Enfin, si le code de guerre est encore maintenant déclaré applicable seulement aux militaires, la loi de conversion (n°6 du 31/01/2002) en a étendu l’application également " aux personnels militaires de support du corps d’expédition qui restent sur le territoire national " et a aussi prévu que " sont passibles de la loi pénale militaire de guerre, aussi en temps de paix, les corps d’expédition à l’étranger pour des opérations militaires armées ". Ici, ils reprennent tous " les cas de mission militaire à l’étranger qu’il s’agisse de peace keeping, d’intervention humani-taire, de légitime défense collective ou de toute autre manière, qui sera qualifiée selon les nécessités " (voir Roberto Rivello, dans Guida al Diritto, n°6/2002, p. 28). En conclusion, le tabou tombé, on peut aussi implicitement reconnaître avec l’application des codes de guerre que les missions d’intervention humanitaire ne sont pas si humanitaires...

Guerre déployée à l’extérieur, guerre silencieuse à l’intérieur, destruction des formes de la démocratie bourgeoise : tout cela est le signe d’une volonté de domination sans limite ou peut-être le symptôme d’une peur " impériale " justifiée ?

Tous ont porté l’exemple de deux camarades communiste de la Commission Préparatoire du congrès de fondation du (nouveau) Parti communiste italien emprisonnés à Paris, il y a environ 6 mois, sans aucune accusation concrète, mais sous la formule générale de “Association de malfaiteurs avec pour but la préparation d’actes de terrorisme, le service rendu aux Autorités italiennes par les Autorités françaises représente un nouveau pas dans la collaboration répressive et est l’expression véritable de l’Europe sécuritaire et libérale contre l’union des peuples européens, l’Europe sociale.
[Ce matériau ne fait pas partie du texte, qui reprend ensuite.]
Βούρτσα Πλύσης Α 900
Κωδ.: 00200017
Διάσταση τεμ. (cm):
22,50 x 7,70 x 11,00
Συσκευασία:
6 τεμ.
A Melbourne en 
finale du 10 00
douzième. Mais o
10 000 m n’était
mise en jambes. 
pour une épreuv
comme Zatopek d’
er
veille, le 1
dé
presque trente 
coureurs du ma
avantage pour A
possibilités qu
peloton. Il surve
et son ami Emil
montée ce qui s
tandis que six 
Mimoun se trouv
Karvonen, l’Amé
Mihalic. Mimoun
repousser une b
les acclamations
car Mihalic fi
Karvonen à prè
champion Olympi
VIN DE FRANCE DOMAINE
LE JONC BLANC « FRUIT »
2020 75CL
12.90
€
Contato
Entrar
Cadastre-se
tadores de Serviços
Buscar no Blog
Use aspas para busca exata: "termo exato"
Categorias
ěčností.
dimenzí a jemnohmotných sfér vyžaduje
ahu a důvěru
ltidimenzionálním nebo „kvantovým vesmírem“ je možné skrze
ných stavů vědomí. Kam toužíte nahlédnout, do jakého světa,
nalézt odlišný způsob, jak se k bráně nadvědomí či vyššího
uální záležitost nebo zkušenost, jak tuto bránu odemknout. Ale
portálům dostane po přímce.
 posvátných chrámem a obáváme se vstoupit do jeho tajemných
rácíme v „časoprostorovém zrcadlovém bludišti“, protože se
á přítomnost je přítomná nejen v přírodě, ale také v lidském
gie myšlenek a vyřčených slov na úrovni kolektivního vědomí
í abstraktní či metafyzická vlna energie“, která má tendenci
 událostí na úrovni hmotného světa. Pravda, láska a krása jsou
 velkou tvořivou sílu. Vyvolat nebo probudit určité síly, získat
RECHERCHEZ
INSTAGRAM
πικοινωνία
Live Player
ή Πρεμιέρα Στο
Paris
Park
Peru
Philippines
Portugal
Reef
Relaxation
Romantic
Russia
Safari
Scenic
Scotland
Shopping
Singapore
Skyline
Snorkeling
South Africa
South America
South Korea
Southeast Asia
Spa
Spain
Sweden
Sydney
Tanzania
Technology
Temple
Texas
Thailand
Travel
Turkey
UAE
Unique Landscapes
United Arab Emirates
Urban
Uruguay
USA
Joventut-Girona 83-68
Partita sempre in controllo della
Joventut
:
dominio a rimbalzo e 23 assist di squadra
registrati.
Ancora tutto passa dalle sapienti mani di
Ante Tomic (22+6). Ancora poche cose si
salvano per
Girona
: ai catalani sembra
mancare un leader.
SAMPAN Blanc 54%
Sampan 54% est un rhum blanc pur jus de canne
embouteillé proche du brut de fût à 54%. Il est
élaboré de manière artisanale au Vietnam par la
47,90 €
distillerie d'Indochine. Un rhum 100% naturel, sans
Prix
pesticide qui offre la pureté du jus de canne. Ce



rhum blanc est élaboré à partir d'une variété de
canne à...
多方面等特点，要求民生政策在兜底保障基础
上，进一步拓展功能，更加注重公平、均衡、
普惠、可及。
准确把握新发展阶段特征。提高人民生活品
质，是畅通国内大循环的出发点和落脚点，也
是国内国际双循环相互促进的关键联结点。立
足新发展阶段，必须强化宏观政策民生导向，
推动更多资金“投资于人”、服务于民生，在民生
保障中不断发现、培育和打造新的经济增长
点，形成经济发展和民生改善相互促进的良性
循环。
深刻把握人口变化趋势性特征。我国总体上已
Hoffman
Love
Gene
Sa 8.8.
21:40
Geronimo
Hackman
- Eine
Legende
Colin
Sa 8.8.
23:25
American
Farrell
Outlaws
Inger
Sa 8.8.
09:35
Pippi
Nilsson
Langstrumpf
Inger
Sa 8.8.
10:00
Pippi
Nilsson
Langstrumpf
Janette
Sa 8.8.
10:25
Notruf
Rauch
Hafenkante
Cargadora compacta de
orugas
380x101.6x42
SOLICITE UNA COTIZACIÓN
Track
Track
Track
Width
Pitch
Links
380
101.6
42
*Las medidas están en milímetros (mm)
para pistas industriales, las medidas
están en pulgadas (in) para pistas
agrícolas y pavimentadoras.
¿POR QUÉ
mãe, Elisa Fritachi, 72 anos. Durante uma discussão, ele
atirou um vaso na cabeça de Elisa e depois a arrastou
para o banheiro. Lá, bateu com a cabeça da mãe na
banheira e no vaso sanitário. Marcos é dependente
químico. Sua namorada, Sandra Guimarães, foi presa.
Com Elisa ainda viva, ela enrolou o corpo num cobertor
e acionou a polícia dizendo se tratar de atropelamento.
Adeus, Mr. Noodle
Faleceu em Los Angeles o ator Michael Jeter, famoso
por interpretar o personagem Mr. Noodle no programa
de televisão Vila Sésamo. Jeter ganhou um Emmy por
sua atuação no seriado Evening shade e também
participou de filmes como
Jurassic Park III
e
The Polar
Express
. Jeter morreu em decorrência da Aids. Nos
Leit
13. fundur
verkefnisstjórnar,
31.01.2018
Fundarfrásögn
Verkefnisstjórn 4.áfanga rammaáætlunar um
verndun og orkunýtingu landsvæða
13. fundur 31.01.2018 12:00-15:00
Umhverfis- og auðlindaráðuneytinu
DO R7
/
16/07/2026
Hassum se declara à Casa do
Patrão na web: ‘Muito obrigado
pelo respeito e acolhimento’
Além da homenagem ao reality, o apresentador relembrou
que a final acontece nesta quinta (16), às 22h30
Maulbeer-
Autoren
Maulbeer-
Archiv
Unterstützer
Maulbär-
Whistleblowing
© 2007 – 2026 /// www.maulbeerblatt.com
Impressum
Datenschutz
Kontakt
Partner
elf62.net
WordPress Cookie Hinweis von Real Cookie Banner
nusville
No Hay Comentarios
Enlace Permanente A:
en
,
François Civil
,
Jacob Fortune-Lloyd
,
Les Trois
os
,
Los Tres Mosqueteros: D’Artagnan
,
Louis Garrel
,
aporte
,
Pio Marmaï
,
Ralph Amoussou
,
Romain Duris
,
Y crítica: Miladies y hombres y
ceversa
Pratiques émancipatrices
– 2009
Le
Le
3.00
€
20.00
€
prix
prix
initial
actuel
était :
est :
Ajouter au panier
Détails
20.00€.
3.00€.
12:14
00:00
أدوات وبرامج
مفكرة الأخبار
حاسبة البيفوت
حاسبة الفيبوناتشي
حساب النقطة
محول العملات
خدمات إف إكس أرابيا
Nombreuses ont été les interventions dans la salle. Un avocat basque a dénoncé et illustré le thème de l’atelier dans la réalité de la répression du mouvement indépendantiste basque et de la mis hors la loi de Batasuna, de l’entraide, de la complicité et de la toujours plus étroite collaboration des apparats de répression de l’Etat français et espagnol. Un intervenant français a expliqué comment, après le 11 septembre, le patronat et le gouvernement français ont utilisé et utilisent plus facilement et ouvertement la police et les autorités judiciaires contre les mouvements sociaux des derniers mois.

Il a apporté l’exemple de l’arrestation spectaculaire et médiatisée de José Bové, de l’arrestation de nombreux syndicalistes et ouvriers ou travailleurs d’avant-garde. Comment tout cela est orienté à semer la peur, le désarroi la désorientation dans les couches populaires. Un professeur a expliqué le répercussion au niveau répressif en Europe de la guerre en Iraq et l’apport dont on peut tirer de la résistance du peuple iraquien à l’agression impérialiste pour notre lutte contre le triomphe du libéralisme dans les lois sécuritaires et dans la nouvelle Constitution européenne.